▸ Work instruction
Find every line in the records below that contains the word "Inspiration", with case counting, and copy each of those lines.
──────────────────────────────
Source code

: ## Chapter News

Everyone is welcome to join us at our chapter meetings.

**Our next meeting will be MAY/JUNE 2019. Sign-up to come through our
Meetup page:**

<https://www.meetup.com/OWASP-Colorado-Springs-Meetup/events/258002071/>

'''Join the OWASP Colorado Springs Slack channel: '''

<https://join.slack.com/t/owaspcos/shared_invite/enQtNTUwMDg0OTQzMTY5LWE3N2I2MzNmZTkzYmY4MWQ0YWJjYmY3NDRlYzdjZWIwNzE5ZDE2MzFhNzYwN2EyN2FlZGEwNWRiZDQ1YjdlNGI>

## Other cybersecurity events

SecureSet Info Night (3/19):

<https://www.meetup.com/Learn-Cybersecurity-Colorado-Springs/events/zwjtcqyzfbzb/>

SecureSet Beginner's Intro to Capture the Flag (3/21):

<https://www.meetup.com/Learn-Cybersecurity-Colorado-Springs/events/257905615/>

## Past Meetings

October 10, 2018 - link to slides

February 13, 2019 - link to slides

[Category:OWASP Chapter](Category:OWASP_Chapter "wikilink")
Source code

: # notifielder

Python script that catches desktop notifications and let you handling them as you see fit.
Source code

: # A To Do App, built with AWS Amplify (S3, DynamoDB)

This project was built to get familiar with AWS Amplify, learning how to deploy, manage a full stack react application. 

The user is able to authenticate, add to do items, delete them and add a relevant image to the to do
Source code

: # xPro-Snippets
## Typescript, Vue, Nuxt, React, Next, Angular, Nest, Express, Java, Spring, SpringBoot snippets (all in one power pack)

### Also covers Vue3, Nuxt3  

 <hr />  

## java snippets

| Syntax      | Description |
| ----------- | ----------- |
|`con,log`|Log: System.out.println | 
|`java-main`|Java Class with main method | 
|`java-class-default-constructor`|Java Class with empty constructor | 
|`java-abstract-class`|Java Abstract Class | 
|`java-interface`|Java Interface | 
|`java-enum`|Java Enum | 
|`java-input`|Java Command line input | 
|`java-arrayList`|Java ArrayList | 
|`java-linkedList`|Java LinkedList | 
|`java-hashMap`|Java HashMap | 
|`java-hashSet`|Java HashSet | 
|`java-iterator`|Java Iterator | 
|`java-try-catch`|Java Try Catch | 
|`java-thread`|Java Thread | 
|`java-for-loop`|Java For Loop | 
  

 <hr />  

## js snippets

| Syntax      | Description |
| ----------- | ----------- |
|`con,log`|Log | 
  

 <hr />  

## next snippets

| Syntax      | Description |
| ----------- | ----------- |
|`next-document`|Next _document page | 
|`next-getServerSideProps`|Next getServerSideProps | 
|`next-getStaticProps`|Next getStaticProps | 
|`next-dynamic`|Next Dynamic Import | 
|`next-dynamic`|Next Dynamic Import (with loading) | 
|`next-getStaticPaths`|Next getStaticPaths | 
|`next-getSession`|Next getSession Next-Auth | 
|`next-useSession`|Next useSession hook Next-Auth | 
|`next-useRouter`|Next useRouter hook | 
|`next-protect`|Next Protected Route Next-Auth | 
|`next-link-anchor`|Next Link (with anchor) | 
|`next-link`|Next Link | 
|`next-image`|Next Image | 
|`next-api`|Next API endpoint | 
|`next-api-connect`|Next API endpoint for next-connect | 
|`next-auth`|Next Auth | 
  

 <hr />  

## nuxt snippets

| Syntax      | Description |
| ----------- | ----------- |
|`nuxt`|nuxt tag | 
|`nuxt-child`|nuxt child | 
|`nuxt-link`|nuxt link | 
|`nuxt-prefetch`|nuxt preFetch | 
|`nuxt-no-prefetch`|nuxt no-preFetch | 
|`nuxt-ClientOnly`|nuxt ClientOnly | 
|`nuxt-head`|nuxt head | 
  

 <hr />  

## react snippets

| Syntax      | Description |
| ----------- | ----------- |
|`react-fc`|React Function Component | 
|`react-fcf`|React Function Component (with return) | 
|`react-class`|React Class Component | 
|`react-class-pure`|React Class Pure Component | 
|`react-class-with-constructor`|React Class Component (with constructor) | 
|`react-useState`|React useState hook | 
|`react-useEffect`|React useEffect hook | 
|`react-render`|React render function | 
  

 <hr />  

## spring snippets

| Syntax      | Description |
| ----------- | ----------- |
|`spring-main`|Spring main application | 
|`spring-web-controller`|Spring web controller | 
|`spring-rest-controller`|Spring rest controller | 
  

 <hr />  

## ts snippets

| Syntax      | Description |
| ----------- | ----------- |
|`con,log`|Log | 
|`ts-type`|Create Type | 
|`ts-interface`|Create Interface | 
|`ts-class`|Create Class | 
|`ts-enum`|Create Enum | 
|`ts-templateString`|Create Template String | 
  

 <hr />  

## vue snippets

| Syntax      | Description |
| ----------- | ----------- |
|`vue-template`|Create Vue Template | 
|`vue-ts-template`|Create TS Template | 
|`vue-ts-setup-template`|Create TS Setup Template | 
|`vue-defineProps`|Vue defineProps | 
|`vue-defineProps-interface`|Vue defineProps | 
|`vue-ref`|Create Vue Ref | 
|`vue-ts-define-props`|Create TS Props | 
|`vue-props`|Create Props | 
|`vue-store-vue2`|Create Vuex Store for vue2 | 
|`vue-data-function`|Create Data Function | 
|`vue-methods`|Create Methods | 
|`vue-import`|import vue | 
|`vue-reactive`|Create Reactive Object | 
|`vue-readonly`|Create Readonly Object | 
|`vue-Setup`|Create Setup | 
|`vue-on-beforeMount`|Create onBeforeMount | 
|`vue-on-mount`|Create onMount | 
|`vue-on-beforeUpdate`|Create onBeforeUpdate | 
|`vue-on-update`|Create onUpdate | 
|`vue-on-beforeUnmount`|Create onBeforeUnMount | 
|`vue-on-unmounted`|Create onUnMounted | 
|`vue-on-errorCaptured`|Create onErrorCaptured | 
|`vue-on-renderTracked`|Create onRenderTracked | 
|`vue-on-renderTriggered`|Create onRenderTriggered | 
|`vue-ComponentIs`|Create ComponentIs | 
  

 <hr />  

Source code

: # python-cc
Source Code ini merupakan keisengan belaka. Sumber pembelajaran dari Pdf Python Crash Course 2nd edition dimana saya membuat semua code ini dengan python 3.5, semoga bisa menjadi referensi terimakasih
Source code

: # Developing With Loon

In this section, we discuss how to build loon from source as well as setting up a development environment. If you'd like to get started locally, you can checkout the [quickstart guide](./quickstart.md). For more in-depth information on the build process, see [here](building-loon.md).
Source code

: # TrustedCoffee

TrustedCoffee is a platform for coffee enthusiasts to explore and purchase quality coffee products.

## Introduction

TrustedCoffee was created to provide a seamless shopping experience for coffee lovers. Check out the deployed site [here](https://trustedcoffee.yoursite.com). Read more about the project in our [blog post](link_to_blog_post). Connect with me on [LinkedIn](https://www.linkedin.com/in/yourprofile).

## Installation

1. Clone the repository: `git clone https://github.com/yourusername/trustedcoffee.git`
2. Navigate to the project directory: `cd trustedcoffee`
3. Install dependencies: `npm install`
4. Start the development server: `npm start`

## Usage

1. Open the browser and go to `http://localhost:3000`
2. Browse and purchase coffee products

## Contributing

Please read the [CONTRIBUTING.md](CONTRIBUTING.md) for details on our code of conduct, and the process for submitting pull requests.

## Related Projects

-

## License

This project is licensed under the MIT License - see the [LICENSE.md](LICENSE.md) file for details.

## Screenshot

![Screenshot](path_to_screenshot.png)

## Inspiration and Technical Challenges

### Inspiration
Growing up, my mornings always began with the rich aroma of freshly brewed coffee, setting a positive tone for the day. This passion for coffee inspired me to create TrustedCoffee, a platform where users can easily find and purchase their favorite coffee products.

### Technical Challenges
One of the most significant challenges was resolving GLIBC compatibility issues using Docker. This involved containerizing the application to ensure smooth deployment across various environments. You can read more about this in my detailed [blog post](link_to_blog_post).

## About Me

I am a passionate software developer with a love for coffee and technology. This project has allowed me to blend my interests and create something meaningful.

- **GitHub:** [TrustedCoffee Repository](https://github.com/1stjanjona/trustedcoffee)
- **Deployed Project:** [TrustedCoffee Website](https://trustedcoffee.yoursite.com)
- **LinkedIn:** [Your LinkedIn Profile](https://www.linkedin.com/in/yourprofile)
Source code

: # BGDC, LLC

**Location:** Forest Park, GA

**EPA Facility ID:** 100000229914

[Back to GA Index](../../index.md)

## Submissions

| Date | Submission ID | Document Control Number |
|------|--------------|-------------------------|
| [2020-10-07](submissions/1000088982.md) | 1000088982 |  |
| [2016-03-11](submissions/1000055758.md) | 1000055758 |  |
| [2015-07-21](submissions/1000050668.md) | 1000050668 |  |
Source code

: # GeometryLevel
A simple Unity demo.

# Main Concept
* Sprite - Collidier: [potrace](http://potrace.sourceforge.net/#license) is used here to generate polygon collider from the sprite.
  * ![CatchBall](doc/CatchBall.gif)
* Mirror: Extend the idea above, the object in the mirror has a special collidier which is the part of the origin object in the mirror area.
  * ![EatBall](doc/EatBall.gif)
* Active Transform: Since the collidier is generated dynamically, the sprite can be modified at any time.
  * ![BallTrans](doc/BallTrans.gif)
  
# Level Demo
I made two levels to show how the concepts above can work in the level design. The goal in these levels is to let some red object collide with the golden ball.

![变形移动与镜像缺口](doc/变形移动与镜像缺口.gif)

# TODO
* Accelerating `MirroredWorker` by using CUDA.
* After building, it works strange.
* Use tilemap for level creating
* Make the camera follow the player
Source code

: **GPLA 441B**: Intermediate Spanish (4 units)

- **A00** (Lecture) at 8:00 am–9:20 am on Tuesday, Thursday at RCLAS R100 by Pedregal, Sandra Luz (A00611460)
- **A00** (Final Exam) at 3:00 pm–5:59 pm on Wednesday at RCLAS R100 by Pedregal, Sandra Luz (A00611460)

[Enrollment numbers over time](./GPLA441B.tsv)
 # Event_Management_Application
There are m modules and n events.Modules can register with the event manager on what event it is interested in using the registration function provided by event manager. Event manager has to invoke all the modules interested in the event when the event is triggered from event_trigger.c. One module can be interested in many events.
──────────────────────────────
▸ Answer area
## Inspiration and Technical Challenges
### Inspiration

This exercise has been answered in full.